It's been 5 days since I had my beautiful, beloved Kayla (Kookie) euthanized.
I think I've been in semi shock, denial or shutdown, till today.
She was 15yo, I had been struggling with "the right time" for over 4 months, but she kept rallying and wanted to stay on. She always rallied when visitors came. Mostly she thought they came to see her of course. And she'd stay good for a few days after the company. But, it just got to be too much for her. Bad hips, knees and CCD (Canine Cognitive Dysfunction), finally got the best of her.
The vet came to the house last Tuesday, everything was so surreal for me. It took place in our yard, under the pines, by garden place she loved.
After she passed, I wanted to but couldn’t yell out. I couldn't cry when I was digging her resting place, like I was in another world (that was the day before), and couldn't cry very much while I buried her. I feel like I've just been numb, until today. It hit me very hard today. I just kept crying saying "I want her back".
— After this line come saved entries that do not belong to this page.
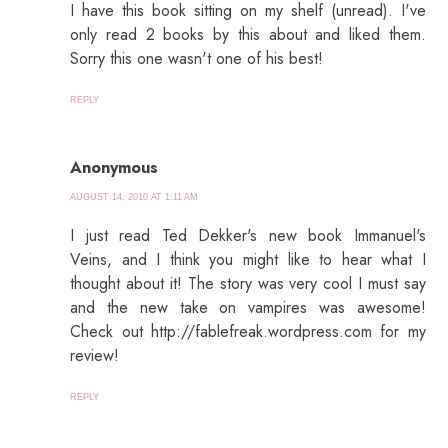
I have this book sitting on my shelf (unread). I've
only read 2 books by this about and liked them.
Sorry this one wasn't one of his best!
REPLY
Anonymous
AUGUST 14, 2010 AT 1:11 AM
I just read Ted Dekker's new book Immanuel's
Veins, and I think you might like to hear what I
thought about it! The story was very cool I must say
and the new take on vampires was awesome!
Check out http://fablefreak.wordpress.com for my
review!
REPLY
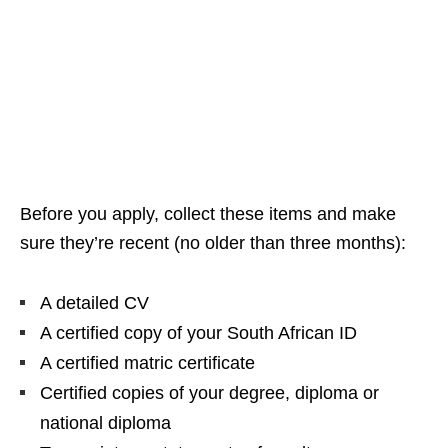
Before you apply, collect these items and make
sure they’re recent (no older than three months):
A detailed CV
A certified copy of your South African ID
A certified matric certificate
Certified copies of your degree, diploma or
national diploma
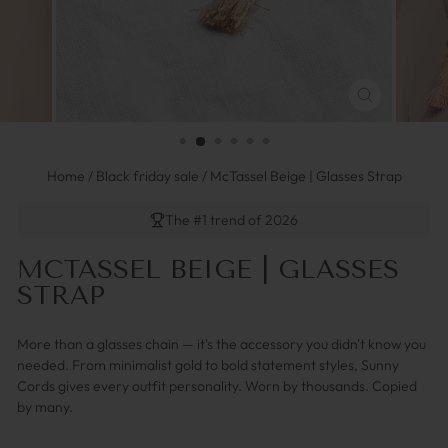
FERMER
(ESC)
Home
/
Black friday sale
/
McTassel Beige | Glasses Strap
The #1 trend of 2026
MCTASSEL BEIGE | GLASSES
STRAP
More than a glasses chain — it's the accessory you didn't know you
needed. From minimalist gold to bold statement styles, Sunny
Cords gives every outfit personality. Worn by thousands. Copied
by many.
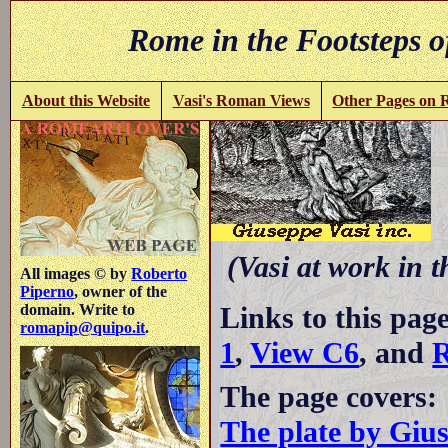
Rome in the Footsteps o
About this Website
Vasi's Roman Views
Other Pages on
(Vasi at work in 
All images © by
Roberto
Piperno
, owner of the
Links to this pag
domain. Write to
romapip@quipo.it
.
1
,
View C6
, and
R
The page covers:
The plate by Giu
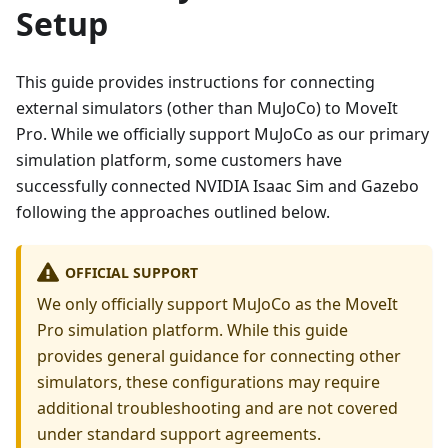
Setup
This guide provides instructions for connecting
external simulators (other than MuJoCo) to MoveIt
Pro. While we officially support MuJoCo as our primary
simulation platform, some customers have
successfully connected NVIDIA Isaac Sim and Gazebo
following the approaches outlined below.
OFFICIAL SUPPORT
We only officially support MuJoCo as the MoveIt
Pro simulation platform. While this guide
provides general guidance for connecting other
simulators, these configurations may require
additional troubleshooting and are not covered
under standard support agreements.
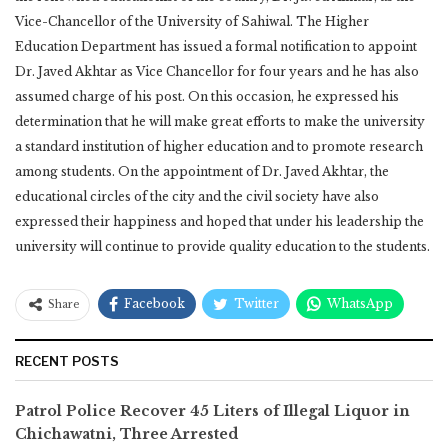
Vice-Chancellor of the University of Sahiwal. The Higher
Education Department has issued a formal notification to appoint
Dr. Javed Akhtar as Vice Chancellor for four years and he has also
assumed charge of his post. On this occasion, he expressed his
determination that he will make great efforts to make the university
a standard institution of higher education and to promote research
among students. On the appointment of Dr. Javed Akhtar, the
educational circles of the city and the civil society have also
expressed their happiness and hoped that under his leadership the
university will continue to provide quality education to the students.
Facebook
Twitter
WhatsApp
Share
RECENT POSTS
Patrol Police Recover 45 Liters of Illegal Liquor in
Chichawatni, Three Arrested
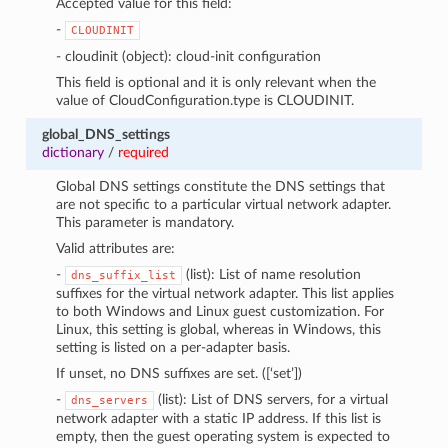
Accepted value for this field:
-
CLOUDINIT
- cloudinit (object): cloud-init configuration
This field is optional and it is only relevant when the
value of CloudConfiguration.type is CLOUDINIT.
global_DNS_settings
dictionary
/
required
Global DNS settings constitute the DNS settings that
are not specific to a particular virtual network adapter.
This parameter is mandatory.
Valid attributes are:
-
(list): List of name resolution
dns_suffix_list
suffixes for the virtual network adapter. This list applies
to both Windows and Linux guest customization. For
Linux, this setting is global, whereas in Windows, this
setting is listed on a per-adapter basis.
If unset, no DNS suffixes are set. ([‘set’])
-
(list): List of DNS servers, for a virtual
dns_servers
network adapter with a static IP address. If this list is
empty, then the guest operating system is expected to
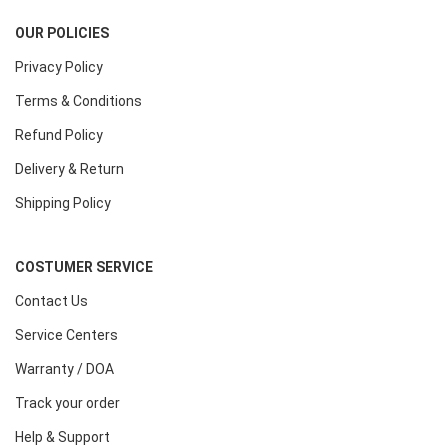
OUR POLICIES
Privacy Policy
Terms & Conditions
Refund Policy
Delivery & Return
Shipping Policy
COSTUMER SERVICE
Contact Us
Service Centers
Warranty / DOA
Track your order
Help & Support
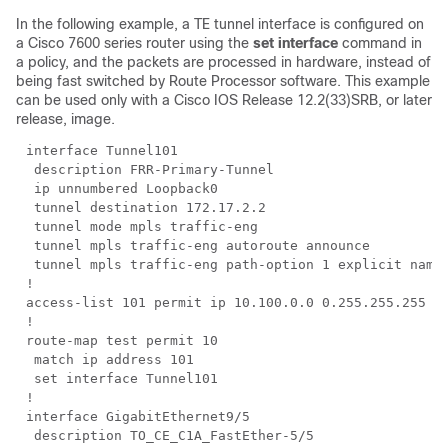
In the following example, a TE tunnel interface is configured on
a Cisco 7600 series router using the
set interface
command in
a policy, and the packets are processed in hardware, instead of
being fast switched by Route Processor software. This example
can be used only with a Cisco IOS Release 12.2(33)SRB, or later
release, image.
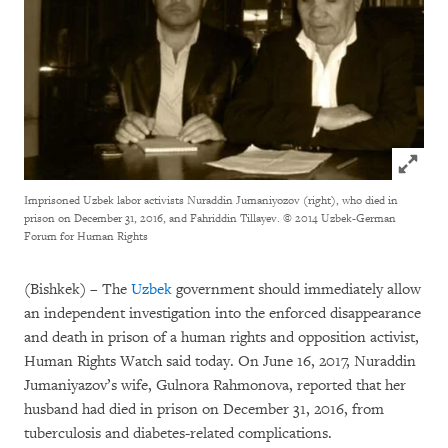
Click to
Imprisoned Uzbek labor activists Nuraddin Jumaniyozov (right), who died in
prison on December 31, 2016, and Fahriddin Tillayev.
© 2014 Uzbek-German
Forum for Human Rights
(Bishkek) – The
Uzbek
government should immediately allow
an independent investigation into the enforced disappearance
and death in prison of a human rights and opposition activist,
Human Rights Watch said today. On June 16, 2017, Nuraddin
Jumaniyazov’s wife, Gulnora Rahmonova, reported that her
husband had died in prison on December 31, 2016, from
tuberculosis and diabetes-related complications.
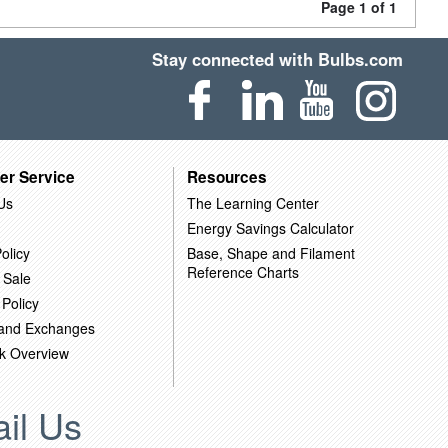
Page 1 of 1
Stay connected with Bulbs.com
er Service
Resources
Us
The Learning Center
Energy Savings Calculator
olicy
Base, Shape and Filament
Reference Charts
 Sale
 Policy
 and Exchanges
k Overview
il Us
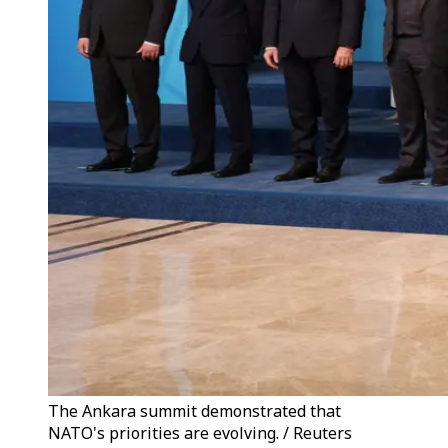
The Ankara summit demonstrated that
NATO's priorities are evolving. / Reuters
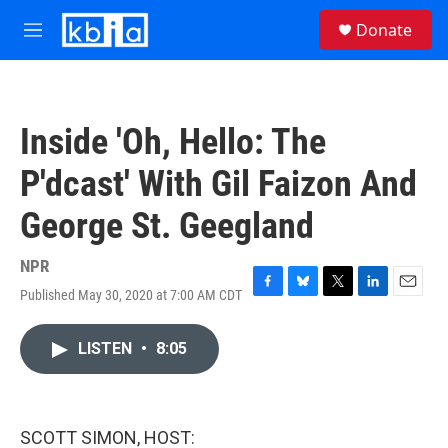
Skip to main content
S
Donate
e
M
a
e
r
n
c
u
h
Inside 'Oh, Hello: The
u
e
P'dcast' With Gil Faizon And
r
y
George St. Geegland
NPR
Published May 30, 2020 at 7:00 AM CDT
F
B
T
L
E
a
l
w
i
m
c
u
i
n
a
LISTEN
•
8:05
e
e
t
k
i
b
s
t
e
l
o
k
e
d
o
y
r
I
k
n
SCOTT SIMON, HOST:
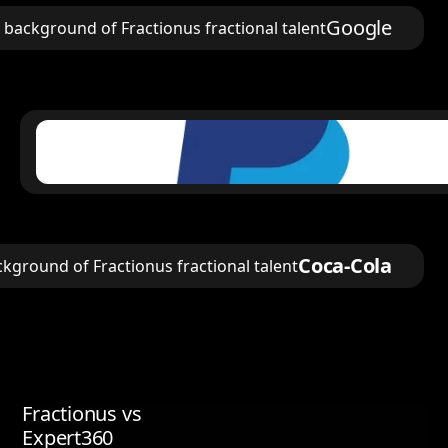
Google
Coca-Cola
Fractionus vs
Expert360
I know we grieve the loss of everyone differently, human or animal child. I'm just scared this is going to be harder then I thought it would be. Not that I didn't think it wasn't going to be very, very hard. Friends and family have called and are very sad too (she was loved by so many) They've been supportive, but I haven't been able to lose it with any of them. I go from overwhelmingly sad and sobbing, to feeling numb or shutdown.
I’m thankful for this forum to be able to at least talk about her and allow myself to express feelings in writing.
A huge energy, starburst, super nova has passed from this earth.